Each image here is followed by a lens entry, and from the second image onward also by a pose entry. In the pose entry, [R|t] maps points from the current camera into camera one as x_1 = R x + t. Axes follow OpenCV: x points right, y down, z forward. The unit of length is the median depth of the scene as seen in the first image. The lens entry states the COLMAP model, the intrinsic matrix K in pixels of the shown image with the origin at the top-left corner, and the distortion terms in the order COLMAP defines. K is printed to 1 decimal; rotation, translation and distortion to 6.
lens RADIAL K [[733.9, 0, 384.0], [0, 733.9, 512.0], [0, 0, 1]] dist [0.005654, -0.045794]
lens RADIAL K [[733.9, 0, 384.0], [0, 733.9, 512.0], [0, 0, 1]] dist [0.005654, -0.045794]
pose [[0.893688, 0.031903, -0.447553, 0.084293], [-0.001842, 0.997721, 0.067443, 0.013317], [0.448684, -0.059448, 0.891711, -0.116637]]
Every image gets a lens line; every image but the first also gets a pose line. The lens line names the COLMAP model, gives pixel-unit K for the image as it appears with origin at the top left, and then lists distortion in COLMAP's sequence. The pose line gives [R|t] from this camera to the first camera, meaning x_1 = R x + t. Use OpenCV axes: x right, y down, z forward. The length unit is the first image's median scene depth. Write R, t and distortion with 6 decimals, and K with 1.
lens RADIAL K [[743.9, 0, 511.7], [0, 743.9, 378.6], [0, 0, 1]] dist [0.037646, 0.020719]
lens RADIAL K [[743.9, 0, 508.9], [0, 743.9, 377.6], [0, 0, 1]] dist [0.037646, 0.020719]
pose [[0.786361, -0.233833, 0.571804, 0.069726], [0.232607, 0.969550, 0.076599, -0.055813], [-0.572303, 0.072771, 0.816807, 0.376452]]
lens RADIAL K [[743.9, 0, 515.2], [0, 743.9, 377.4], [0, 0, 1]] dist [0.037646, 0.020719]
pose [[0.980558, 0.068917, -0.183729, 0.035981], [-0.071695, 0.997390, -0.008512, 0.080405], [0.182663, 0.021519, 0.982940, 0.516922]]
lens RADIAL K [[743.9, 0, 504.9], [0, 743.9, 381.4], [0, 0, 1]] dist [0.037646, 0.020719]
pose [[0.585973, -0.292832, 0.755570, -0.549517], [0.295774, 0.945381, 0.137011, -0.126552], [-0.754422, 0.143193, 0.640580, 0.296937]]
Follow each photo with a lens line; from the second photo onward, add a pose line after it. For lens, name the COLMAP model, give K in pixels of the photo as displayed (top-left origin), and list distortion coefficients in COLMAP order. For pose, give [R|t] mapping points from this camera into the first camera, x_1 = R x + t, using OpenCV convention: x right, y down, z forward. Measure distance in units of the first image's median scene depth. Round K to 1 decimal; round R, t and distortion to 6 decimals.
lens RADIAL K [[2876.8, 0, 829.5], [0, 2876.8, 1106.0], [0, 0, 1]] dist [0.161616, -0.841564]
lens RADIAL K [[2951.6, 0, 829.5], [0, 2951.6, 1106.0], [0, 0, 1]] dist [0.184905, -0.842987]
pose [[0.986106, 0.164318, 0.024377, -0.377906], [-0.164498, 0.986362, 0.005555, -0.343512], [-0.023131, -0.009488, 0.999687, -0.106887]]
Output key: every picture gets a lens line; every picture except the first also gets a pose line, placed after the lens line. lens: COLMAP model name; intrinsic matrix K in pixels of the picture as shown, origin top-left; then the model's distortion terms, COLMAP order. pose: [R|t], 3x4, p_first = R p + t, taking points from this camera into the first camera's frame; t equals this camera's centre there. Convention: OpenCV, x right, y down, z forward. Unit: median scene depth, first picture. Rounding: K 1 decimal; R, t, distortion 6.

* **What you need to do**
Could each line above be retyped exactly?

* **Finished task**
Each image here is followed by a lens entry, and from the second image onward also by a pose entry. In the pose entry, [R|t] maps points from the current camera into camera one as x_1 = R x + t. Axes follow OpenCV: x points right, y down, z forward. The unit of length is the median depth of the scene as seen in the first image. The lens entry states the COLMAP model, the intrinsic matrix K in pixels of the shown image with the origin at the top-left corner, and the distortion terms in the order COLMAP defines. K is printed to 1 decimal; rotation, translation and distortion to 6.
lens RADIAL K [[733.9, 0, 384.0], [0, 733.9, 512.0], [0, 0, 1]] dist [0.005654, -0.045794]
lens RADIAL K [[733.9, 0, 384.0], [0, 733.9, 512.0], [0, 0, 1]] dist [0.005654, -0.045794]
pose [[0.893688, 0.031903, -0.447553, 0.084293], [-0.001842, 0.997721, 0.067443, 0.013317], [0.448684, -0.059448, 0.891711, -0.116637]]
Every image gets a lens line; every image but the first also gets a pose line. The lens line names the COLMAP model, gives pixel-unit K for the image as it appears with origin at the top left, and then lists distortion in COLMAP's sequence. The pose line gives [R|t] from this camera to the first camera, meaning x_1 = R x + t. Use OpenCV axes: x right, y down, z forward. The length unit is the first image's median scene depth. Write R, t and distortion with 6 decimals, and K with 1.
lens RADIAL K [[743.9, 0, 511.7], [0, 743.9, 378.6], [0, 0, 1]] dist [0.037646, 0.020719]
lens RADIAL K [[743.9, 0, 508.9], [0, 743.9, 377.6], [0, 0, 1]] dist [0.037646, 0.020719]
pose [[0.786361, -0.233833, 0.571804, 0.069726], [0.232607, 0.969550, 0.076599, -0.055813], [-0.572303, 0.072771, 0.816807, 0.376452]]
lens RADIAL K [[743.9, 0, 515.2], [0, 743.9, 377.4], [0, 0, 1]] dist [0.037646, 0.020719]
pose [[0.980558, 0.068917, -0.183729, 0.035981], [-0.071695, 0.997390, -0.008512, 0.080405], [0.182663, 0.021519, 0.982940, 0.516922]]
lens RADIAL K [[743.9, 0, 504.9], [0, 743.9, 381.4], [0, 0, 1]] dist [0.037646, 0.020719]
pose [[0.585973, -0.292832, 0.755570, -0.549517], [0.295774, 0.945381, 0.137011, -0.126552], [-0.754422, 0.143193, 0.640580, 0.296937]]
Follow each photo with a lens line; from the second photo onward, add a pose line after it. For lens, name the COLMAP model, give K in pixels of the photo as displayed (top-left origin), and list distortion coefficients in COLMAP order. For pose, give [R|t] mapping points from this camera into the first camera, x_1 = R x + t, using OpenCV convention: x right, y down, z forward. Measure distance in units of the first image's median scene depth. Round K to 1 decimal; round R, t and distortion to 6 decimals.
lens RADIAL K [[2876.8, 0, 829.5], [0, 2876.8, 1106.0], [0, 0, 1]] dist [0.161616, -0.841564]
lens RADIAL K [[2951.6, 0, 829.5], [0, 2951.6, 1106.0], [0, 0, 1]] dist [0.184905, -0.842987]
pose [[0.986106, 0.164318, 0.024377, -0.377906], [-0.164498, 0.986362, 0.005555, -0.343512], [-0.023131, -0.009488, 0.999687, -0.106887]]
Output key: every picture gets a lens line; every picture except the first also gets a pose line, placed after the lens line. lens: COLMAP model name; intrinsic matrix K in pixels of the picture as shown, origin top-left; then the model's distortion terms, COLMAP order. pose: [R|t], 3x4, p_first = R p + t, taking points from this camera into the first camera's frame; t equals this camera's centre there. Convention: OpenCV, x right, y down, z forward. Unit: median scene depth, first picture. Rounding: K 1 decimal; R, t, distortion 6.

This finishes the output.